The iRAI system uses an array of ultrasonic transducers positioned on the patient’s side to detect and amplify the sound waves. It then transfers the signal into an ultrasound device for image reconstruction, with providers using the scans to alter the level or trajectory of radiation.
The method is expected to be especially beneficial for when the target is adjacent to radiation-sensitive organs such as the small bowel or stomach. Additionally, the technology can be easily added on to current radiation therapy equipment without having to alter workflow processes. It can even be applied to improve accuracy and patient outcomes in advanced treatments like proton therapy, according to Wang.

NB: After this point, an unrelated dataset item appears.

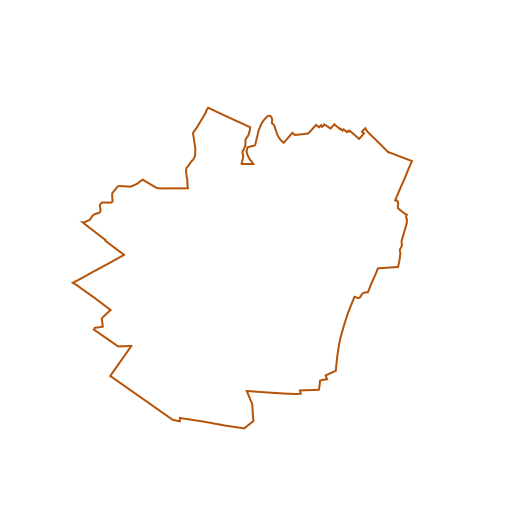 outline of Oarja, Arges, Romania, rotated 68°
{"feature_id": "2599482B29639056489125", "entity_name": "Oarja", "entity_type": "district", "adm_level": 2, "iso_a3": "ROU", "parent_name": "Romania", "parent_adm1": "Arges", "projection": "orthographic", "projection_center": [24.954, 44.771], "detail": "fine", "context": "isolated", "style": "outline", "palette": "amber", "viewbox_px": 512, "rotation_deg": 68, "n_neighbors": 0, "source": "geoboundaries", "source_scale": "gbopen_adm2", "svg_char_len": 5467}
<svg xmlns="http://www.w3.org/2000/svg" viewBox="0 0 512 512"><g transform="rotate(68 256 256)"><path d="M312.7,436.2L314.4,434.9L324.3,428.5L344.1,415.7L365.6,401.8L375.6,395.3L376.7,394.6L380.7,388.6L377.7,387.2L380.8,382.0L389.4,367.5L402.1,347.4L411.4,331.5L408.0,320.1L405.0,319.4L392.1,315.0L377.7,315.1L382.3,305.8L389.6,290.8L395.7,277.9L399.6,269.1L400.4,266.0L397.1,265.6L403.6,247.9L400.5,245.9L395.6,243.3L395.7,241.1L396.9,236.3L392.8,236.2L392.3,225.0L389.6,223.6L380.1,218.6L369.9,212.6L362.5,207.6L351.4,198.9L343.8,192.5L340.6,189.5L333.4,182.6L330.8,180.1L330.7,179.8L331.6,178.9L332.6,178.0L333.1,177.3L333.4,176.3L333.3,175.2L332.8,174.2L330.9,171.9L330.5,170.1L330.8,167.9L331.6,165.9L325.2,159.8L320.9,155.3L316.6,150.9L313.1,147.6L313.3,147.0L314.8,142.5L318.0,132.7L318.7,130.6L319.4,128.4L318.7,127.9L318.3,127.6L314.6,125.1L307.9,121.3L306.4,120.9L304.2,120.4L302.6,118.6L301.0,116.8L299.6,116.4L296.6,115.4L293.0,112.6L288.3,108.8L284.2,105.6L283.8,105.3L283.4,105.0L282.6,104.3L282.1,103.9L281.5,103.7L280.7,103.4L280.1,103.1L279.6,102.6L279.2,102.4L278.3,102.3L277.0,102.5L276.3,102.3L275.6,101.9L274.9,101.5L274.3,100.7L273.4,101.5L270.6,103.3L267.6,105.0L266.6,105.6L264.9,106.4L263.8,106.1L262.6,105.8L261.6,105.1L260.6,104.5L259.8,104.3L258.9,104.3L258.1,104.3L257.6,104.4L257.4,104.8L257.4,105.2L256.5,106.1L246.4,96.0L238.6,87.9L232.0,81.6L226.4,75.8L225.9,76.4L209.8,93.7L210.1,93.8L210.0,94.0L209.4,94.5L208.4,94.9L201.1,98.0L200.9,98.0L198.9,98.9L198.4,99.1L195.5,100.4L193.0,101.4L190.8,102.4L190.3,102.8L188.9,103.3L186.6,104.3L185.1,105.0L183.6,105.6L181.7,106.3L180.6,106.5L178.5,106.8L178.7,107.2L178.8,107.4L179.3,108.8L179.9,110.0L180.5,111.2L182.8,109.9L183.6,111.6L184.4,113.2L186.0,116.5L183.7,117.7L182.8,118.2L178.1,120.5L175.9,121.7L174.9,122.2L175.5,123.4L174.7,123.8L174.4,124.0L175.1,125.5L174.8,125.6L171.4,127.3L172.1,128.7L171.9,128.7L169.7,129.9L170.0,130.5L166.9,132.1L164.0,133.7L163.2,134.0L164.3,136.1L164.5,136.6L165.1,137.7L165.8,139.1L159.5,143.4L160.6,144.9L161.0,146.5L159.1,146.7L160.3,149.3L157.0,151.2L162.0,161.7L158.4,174.6L156.9,175.3L155.4,176.1L158.5,182.2L161.4,187.8L160.9,188.1L160.5,188.4L158.4,189.4L155.8,190.2L153.6,190.6L150.8,190.8L148.7,190.6L146.6,190.5L145.6,190.5L143.5,190.3L141.8,190.2L141.3,190.3L140.7,190.5L139.8,191.0L139.1,191.4L138.4,191.4L137.8,191.1L137.2,190.8L136.5,190.3L135.7,189.9L134.6,189.8L134.1,189.8L133.7,189.8L132.8,189.8L132.4,189.8L132.1,190.0L131.6,190.3L130.9,191.3L130.7,192.4L130.8,193.3L132.9,197.8L134.1,199.7L135.5,201.4L135.7,201.6L136.2,202.3L136.5,202.6L136.7,202.9L138.5,204.5L139.7,205.7L140.6,206.6L141.3,207.0L142.7,208.1L144.0,208.9L145.4,209.9L147.3,211.4L148.9,212.4L150.1,213.3L151.4,214.2L151.9,214.6L152.5,215.0L152.8,215.5L153.0,216.0L153.1,216.6L152.8,217.5L152.5,219.3L152.1,223.3L153.1,224.0L154.2,224.7L155.6,225.6L157.5,226.0L158.7,226.0L160.0,225.9L162.1,225.9L164.8,225.4L166.1,224.8L169.7,224.1L168.8,226.4L167.9,228.5L166.9,231.0L165.8,233.6L165.3,234.8L164.6,234.5L163.3,233.5L162.4,232.9L161.6,232.4L160.7,231.5L160.2,231.2L159.7,230.9L158.8,230.6L157.6,230.3L156.4,230.0L155.6,229.8L154.7,229.6L154.0,229.2L153.4,228.6L153.2,228.3L153.0,227.9L152.6,227.4L152.0,226.9L151.4,226.3L150.8,225.7L149.9,224.8L148.4,223.9L147.6,223.5L146.7,223.1L145.2,222.6L144.4,222.4L143.3,221.2L142.5,219.7L141.2,217.9L140.3,217.0L139.4,216.5L137.7,215.0L134.8,213.3L134.7,213.2L134.4,213.1L133.5,214.0L132.1,215.4L131.2,216.2L129.3,218.0L128.2,219.0L125.5,221.6L124.8,222.3L121.4,225.5L116.4,230.2L112.8,233.6L100.6,244.8L100.9,245.3L102.2,247.0L103.3,248.2L103.7,248.3L105.9,251.0L109.2,255.4L110.9,257.7L111.7,258.7L114.7,262.7L116.5,265.6L118.4,268.4L123.3,269.5L125.5,270.1L129.4,271.0L132.4,271.7L133.8,272.0L139.6,274.6L140.8,275.5L141.6,276.2L142.7,277.6L143.1,278.1L143.6,279.5L144.0,280.2L145.1,282.2L146.6,284.3L147.1,285.0L147.6,286.2L148.1,287.1L148.8,287.8L149.6,288.4L151.9,289.3L156.2,290.5L159.4,291.1L159.7,291.2L160.0,291.2L160.5,291.6L162.0,292.1L162.5,292.2L162.8,292.2L163.2,292.4L164.6,292.9L165.5,293.2L167.1,293.7L167.7,293.9L164.2,302.6L160.7,311.3L157.2,320.1L156.8,320.9L156.3,321.7L154.6,323.5L153.1,324.6L151.7,325.7L148.1,328.4L144.6,331.1L142.8,332.4L142.9,332.7L143.1,333.9L143.4,335.5L144.2,337.8L144.6,340.1L144.7,344.9L144.8,346.1L139.9,356.5L139.9,358.5L140.1,358.9L140.4,359.3L141.6,361.5L142.7,363.5L143.6,365.2L143.8,365.6L144.1,365.9L145.0,366.3L147.5,367.2L150.0,368.0L151.3,368.4L151.8,369.0L152.2,369.6L152.0,370.9L151.3,372.7L150.2,375.1L149.3,377.1L148.8,378.4L149.0,379.6L149.6,380.8L150.3,381.7L151.1,382.0L152.9,382.4L154.8,382.8L155.7,383.2L156.6,383.9L157.1,384.8L157.2,385.4L157.3,386.0L156.9,387.7L156.8,388.9L156.8,390.2L156.9,390.9L157.1,391.5L157.7,392.9L158.9,394.6L159.9,396.0L160.3,397.0L160.3,397.9L160.3,398.8L160.4,399.7L160.4,400.5L160.4,402.3L160.1,403.7L159.9,404.1L163.8,401.9L177.3,394.0L179.4,392.8L184.7,389.6L185.6,389.9L191.6,386.3L197.6,382.7L205.4,377.9L205.6,378.0L205.8,380.0L207.7,395.6L208.1,399.2L208.2,400.2L208.2,400.6L208.3,401.2L208.3,401.4L208.9,405.7L209.0,407.4L209.1,408.4L209.2,409.3L209.3,410.3L209.4,411.0L209.5,412.2L209.6,413.1L210.0,415.6L210.1,416.9L210.6,420.5L210.9,422.2L210.9,422.4L211.2,425.4L212.2,435.9L216.8,432.4L219.3,431.0L221.8,429.5L233.8,421.7L251.6,411.1L255.5,421.2L256.2,422.4L264.1,424.5L263.4,427.8L262.2,432.3L263.5,433.9L288.2,417.7L292.7,405.3L292.9,405.5L312.7,436.2Z" fill="none" stroke="#b45309" stroke-width="2"/></g></svg>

“Proton therapy as well as other advanced radiation therapies can provide better accuracy than traditional X-ray radiation therapy. However, they are facing similar challenges such as the uncertainty in dose delivery due to the body motion or patient-to-patient difference,” he said.
The University of Michigan has applied for patent protection and is seeking partners to bring the technology to market.
The research was supported by the National Cancer Institute and the Michigan Institute for Clinical and Health Research.
Research on the technique was published in Nature Biotechnology.